>> Begin DATA SHOWN

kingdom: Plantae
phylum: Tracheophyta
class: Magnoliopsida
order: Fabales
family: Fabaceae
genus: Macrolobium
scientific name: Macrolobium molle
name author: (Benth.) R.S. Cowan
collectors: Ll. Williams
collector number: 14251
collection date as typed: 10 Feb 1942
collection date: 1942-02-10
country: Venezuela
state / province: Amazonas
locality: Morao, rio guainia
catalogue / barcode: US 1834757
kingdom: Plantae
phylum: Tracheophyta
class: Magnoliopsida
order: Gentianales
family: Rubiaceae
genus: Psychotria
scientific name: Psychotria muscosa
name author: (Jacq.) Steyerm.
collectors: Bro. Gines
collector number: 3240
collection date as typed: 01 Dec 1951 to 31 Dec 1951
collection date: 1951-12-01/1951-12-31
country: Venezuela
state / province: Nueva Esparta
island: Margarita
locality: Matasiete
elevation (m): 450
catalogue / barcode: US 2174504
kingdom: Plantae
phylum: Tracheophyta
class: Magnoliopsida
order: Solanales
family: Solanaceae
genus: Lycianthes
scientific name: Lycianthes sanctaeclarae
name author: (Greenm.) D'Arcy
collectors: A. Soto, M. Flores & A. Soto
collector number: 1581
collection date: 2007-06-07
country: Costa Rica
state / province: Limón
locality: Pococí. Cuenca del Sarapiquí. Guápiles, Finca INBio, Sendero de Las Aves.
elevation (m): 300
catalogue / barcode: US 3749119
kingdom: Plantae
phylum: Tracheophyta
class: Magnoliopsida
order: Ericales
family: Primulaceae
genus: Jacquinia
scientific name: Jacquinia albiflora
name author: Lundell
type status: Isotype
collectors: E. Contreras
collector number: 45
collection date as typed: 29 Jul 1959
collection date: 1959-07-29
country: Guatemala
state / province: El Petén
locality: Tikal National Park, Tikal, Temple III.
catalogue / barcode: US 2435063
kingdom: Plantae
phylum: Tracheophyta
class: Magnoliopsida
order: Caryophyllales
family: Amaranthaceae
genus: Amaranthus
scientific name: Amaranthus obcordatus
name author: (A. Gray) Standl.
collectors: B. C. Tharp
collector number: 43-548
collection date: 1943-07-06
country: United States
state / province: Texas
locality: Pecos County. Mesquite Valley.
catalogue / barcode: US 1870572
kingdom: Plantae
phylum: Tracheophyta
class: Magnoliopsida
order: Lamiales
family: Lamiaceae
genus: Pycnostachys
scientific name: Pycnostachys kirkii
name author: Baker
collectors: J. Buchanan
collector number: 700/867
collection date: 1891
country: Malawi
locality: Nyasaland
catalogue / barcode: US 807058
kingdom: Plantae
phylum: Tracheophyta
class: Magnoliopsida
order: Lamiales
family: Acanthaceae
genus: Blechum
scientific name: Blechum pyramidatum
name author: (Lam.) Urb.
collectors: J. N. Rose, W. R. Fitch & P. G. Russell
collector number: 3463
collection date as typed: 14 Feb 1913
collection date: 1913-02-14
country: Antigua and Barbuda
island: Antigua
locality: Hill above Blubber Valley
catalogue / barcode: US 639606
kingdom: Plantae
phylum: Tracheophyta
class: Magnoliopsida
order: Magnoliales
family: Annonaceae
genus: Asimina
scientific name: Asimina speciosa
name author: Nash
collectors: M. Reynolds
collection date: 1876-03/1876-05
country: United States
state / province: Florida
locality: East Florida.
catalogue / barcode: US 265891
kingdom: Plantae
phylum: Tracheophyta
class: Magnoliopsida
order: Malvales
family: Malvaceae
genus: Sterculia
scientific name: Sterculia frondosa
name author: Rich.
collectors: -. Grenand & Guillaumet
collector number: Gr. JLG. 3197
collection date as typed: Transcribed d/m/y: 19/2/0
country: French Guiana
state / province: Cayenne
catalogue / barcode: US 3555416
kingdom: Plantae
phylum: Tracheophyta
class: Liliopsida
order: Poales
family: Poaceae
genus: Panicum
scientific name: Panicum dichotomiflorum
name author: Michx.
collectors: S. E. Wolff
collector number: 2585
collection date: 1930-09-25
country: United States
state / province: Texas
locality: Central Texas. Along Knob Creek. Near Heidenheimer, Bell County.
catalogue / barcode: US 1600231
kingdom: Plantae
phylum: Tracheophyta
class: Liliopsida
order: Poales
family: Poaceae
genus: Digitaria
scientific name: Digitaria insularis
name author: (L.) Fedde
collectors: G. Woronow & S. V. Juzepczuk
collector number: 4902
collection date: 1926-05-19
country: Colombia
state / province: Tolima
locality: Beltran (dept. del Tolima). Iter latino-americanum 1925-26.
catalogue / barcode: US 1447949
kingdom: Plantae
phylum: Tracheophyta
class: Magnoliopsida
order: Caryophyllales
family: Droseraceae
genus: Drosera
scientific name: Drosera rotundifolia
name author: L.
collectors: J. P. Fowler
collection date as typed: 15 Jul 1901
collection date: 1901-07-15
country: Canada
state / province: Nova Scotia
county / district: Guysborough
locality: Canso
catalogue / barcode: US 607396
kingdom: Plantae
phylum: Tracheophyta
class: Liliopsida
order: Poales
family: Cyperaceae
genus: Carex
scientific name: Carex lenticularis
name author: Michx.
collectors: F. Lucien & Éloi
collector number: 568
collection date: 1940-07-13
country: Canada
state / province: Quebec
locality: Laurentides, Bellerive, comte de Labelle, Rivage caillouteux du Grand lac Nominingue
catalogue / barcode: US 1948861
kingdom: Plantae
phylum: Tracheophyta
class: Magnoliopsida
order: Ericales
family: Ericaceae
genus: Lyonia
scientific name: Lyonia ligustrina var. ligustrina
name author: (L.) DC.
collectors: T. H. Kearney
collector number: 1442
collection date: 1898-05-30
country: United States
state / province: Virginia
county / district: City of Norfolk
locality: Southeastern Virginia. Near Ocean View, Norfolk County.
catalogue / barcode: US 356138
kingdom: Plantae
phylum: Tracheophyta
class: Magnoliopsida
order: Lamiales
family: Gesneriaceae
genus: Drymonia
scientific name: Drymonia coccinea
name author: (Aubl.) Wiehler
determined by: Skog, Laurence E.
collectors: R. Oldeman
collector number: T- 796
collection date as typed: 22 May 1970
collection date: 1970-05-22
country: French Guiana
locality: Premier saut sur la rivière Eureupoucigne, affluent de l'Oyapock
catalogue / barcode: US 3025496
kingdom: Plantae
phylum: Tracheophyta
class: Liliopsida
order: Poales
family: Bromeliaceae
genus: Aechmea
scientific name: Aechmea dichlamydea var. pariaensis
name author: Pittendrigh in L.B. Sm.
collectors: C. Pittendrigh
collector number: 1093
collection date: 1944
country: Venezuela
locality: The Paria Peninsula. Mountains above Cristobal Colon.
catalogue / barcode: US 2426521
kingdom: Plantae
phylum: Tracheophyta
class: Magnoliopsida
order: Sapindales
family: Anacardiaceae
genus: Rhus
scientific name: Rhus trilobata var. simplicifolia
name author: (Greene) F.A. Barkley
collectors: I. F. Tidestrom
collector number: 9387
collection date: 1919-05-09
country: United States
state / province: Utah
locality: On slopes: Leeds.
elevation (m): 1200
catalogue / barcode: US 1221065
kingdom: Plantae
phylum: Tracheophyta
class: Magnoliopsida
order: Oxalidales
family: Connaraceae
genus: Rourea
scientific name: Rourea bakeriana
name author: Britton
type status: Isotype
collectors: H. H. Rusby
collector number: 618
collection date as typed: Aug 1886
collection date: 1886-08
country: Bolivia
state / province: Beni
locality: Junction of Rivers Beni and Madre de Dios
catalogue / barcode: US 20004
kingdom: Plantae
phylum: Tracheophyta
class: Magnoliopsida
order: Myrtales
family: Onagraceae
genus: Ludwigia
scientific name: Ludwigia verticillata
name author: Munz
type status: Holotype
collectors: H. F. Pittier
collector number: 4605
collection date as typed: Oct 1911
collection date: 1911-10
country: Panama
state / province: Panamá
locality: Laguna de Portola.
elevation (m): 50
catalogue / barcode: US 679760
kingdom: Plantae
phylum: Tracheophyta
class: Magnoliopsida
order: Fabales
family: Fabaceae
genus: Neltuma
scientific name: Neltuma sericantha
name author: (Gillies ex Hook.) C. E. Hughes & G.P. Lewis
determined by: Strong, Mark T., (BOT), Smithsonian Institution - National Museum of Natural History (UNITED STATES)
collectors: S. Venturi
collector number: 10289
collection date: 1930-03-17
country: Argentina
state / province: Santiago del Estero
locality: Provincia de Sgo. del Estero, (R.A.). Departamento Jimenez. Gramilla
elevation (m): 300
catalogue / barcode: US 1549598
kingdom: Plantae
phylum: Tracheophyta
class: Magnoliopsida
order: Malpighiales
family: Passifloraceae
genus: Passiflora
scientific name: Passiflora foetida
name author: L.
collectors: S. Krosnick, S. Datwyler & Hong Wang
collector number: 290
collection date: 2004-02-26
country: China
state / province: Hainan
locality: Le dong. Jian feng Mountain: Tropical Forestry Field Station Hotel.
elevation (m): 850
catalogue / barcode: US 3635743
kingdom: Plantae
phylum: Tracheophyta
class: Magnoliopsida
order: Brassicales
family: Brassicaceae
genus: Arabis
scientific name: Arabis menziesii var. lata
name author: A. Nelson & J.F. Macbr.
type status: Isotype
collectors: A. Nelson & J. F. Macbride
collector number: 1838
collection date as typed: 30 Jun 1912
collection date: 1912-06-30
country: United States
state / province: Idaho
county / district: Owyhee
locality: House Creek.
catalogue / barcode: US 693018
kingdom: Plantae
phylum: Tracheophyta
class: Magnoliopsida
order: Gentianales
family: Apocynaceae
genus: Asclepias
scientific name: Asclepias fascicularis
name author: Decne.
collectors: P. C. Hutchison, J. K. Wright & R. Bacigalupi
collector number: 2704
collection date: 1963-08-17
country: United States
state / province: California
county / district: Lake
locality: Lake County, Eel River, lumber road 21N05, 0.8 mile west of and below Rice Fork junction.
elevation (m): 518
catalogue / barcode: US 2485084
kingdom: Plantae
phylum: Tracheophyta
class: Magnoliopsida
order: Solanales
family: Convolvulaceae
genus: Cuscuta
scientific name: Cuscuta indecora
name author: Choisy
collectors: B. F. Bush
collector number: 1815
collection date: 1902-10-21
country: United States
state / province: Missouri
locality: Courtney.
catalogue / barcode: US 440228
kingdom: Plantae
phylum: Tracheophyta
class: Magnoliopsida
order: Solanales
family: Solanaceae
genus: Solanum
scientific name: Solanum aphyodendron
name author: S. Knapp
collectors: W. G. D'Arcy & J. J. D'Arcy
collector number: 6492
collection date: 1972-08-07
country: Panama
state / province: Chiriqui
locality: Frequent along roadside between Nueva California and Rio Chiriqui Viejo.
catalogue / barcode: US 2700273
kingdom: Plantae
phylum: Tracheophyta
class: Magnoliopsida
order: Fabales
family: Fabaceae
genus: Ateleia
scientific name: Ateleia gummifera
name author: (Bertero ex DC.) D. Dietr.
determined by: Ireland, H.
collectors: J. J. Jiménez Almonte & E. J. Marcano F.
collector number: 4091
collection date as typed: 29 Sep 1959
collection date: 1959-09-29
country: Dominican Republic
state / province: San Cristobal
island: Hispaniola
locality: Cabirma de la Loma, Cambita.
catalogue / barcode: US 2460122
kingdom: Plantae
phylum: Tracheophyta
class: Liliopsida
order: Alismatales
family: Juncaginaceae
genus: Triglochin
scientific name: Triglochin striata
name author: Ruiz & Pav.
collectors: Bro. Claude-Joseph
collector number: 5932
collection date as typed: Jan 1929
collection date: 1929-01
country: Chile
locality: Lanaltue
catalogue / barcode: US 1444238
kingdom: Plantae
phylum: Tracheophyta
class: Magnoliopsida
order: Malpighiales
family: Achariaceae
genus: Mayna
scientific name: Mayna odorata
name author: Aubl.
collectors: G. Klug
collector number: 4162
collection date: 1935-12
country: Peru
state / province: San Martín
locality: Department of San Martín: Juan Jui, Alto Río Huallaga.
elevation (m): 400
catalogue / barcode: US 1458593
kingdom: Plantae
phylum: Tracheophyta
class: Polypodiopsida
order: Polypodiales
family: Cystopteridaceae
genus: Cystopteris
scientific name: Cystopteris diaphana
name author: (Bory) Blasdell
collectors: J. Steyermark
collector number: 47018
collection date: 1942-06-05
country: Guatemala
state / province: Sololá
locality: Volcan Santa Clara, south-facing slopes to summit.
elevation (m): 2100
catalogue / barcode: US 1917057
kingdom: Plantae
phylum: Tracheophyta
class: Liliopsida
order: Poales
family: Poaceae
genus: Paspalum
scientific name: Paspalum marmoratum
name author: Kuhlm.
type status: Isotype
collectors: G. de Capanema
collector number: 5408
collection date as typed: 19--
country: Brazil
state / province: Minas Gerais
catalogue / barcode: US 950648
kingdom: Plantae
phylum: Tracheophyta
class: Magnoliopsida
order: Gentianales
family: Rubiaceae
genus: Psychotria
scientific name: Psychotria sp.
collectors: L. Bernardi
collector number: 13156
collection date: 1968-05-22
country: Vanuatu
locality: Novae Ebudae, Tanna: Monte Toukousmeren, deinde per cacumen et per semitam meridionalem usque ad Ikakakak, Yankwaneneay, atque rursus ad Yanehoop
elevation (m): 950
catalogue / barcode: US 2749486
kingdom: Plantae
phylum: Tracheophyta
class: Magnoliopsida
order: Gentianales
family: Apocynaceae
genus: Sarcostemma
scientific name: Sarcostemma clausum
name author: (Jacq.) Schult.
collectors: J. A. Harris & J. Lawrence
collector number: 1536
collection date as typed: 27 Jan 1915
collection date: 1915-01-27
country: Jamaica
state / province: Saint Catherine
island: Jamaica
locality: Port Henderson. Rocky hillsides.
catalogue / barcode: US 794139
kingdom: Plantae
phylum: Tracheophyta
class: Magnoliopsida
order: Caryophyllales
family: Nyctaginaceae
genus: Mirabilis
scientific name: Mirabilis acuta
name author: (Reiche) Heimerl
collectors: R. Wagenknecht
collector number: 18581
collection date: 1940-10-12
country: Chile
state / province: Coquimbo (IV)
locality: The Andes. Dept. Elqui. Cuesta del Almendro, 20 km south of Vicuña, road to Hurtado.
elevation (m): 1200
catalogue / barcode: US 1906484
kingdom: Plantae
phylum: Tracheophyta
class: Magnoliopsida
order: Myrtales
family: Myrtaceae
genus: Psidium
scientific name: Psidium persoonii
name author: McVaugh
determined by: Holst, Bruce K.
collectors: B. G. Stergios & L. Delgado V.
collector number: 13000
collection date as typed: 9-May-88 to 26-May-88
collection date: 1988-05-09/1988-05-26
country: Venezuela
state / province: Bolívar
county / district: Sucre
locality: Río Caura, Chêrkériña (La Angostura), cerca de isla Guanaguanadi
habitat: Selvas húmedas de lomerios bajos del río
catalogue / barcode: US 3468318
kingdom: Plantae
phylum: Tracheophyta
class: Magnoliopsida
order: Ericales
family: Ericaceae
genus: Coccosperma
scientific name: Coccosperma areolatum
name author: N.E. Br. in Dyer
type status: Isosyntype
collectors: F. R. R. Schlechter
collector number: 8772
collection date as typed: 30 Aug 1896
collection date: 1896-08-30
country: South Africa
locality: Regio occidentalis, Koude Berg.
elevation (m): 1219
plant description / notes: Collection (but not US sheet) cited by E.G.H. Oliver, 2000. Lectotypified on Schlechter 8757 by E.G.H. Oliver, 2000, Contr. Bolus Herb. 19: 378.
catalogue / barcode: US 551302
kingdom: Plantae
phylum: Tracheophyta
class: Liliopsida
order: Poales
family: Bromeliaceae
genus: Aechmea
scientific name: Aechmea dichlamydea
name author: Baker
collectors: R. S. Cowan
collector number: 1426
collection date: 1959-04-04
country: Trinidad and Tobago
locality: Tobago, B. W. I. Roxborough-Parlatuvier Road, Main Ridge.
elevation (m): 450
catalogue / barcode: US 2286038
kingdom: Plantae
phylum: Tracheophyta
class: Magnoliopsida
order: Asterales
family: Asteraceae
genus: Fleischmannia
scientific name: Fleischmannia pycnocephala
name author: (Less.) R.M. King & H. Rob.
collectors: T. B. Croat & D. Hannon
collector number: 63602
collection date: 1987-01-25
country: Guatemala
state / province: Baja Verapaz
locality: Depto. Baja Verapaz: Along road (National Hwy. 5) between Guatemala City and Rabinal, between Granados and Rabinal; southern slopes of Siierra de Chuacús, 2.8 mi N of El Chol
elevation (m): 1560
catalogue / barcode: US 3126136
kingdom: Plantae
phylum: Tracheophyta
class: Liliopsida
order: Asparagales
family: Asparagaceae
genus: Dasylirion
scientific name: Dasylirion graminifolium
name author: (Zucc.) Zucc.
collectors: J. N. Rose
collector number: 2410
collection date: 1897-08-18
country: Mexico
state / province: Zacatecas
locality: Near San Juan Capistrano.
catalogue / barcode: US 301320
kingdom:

>> End DATA SHOWN

• TASK GOAL:
Give the data again from the line containing "collector number: 3240" through the line containing "locality: Tikal National", with "state / province" swapped for "region" and everything else left as is, and return only those lines.

• FINAL ANSWER:
collector number: 3240
collection date as typed: 01 Dec 1951 to 31 Dec 1951
collection date: 1951-12-01/1951-12-31
country: Venezuela
region: Nueva Esparta
island: Margarita
locality: Matasiete
elevation (m): 450
catalogue / barcode: US 2174504
kingdom: Plantae
phylum: Tracheophyta
class: Magnoliopsida
order: Solanales
family: Solanaceae
genus: Lycianthes
scientific name: Lycianthes sanctaeclarae
name author: (Greenm.) D'Arcy
collectors: A. Soto, M. Flores & A. Soto
collector number: 1581
collection date: 2007-06-07
country: Costa Rica
region: Limón
locality: Pococí. Cuenca del Sarapiquí. Guápiles, Finca INBio, Sendero de Las Aves.
elevation (m): 300
catalogue / barcode: US 3749119
kingdom: Plantae
phylum: Tracheophyta
class: Magnoliopsida
order: Ericales
family: Primulaceae
genus: Jacquinia
scientific name: Jacquinia albiflora
name author: Lundell
type status: Isotype
collectors: E. Contreras
collector number: 45
collection date as typed: 29 Jul 1959
collection date: 1959-07-29
country: Guatemala
region: El Petén
locality: Tikal National Park, Tikal, Temple III.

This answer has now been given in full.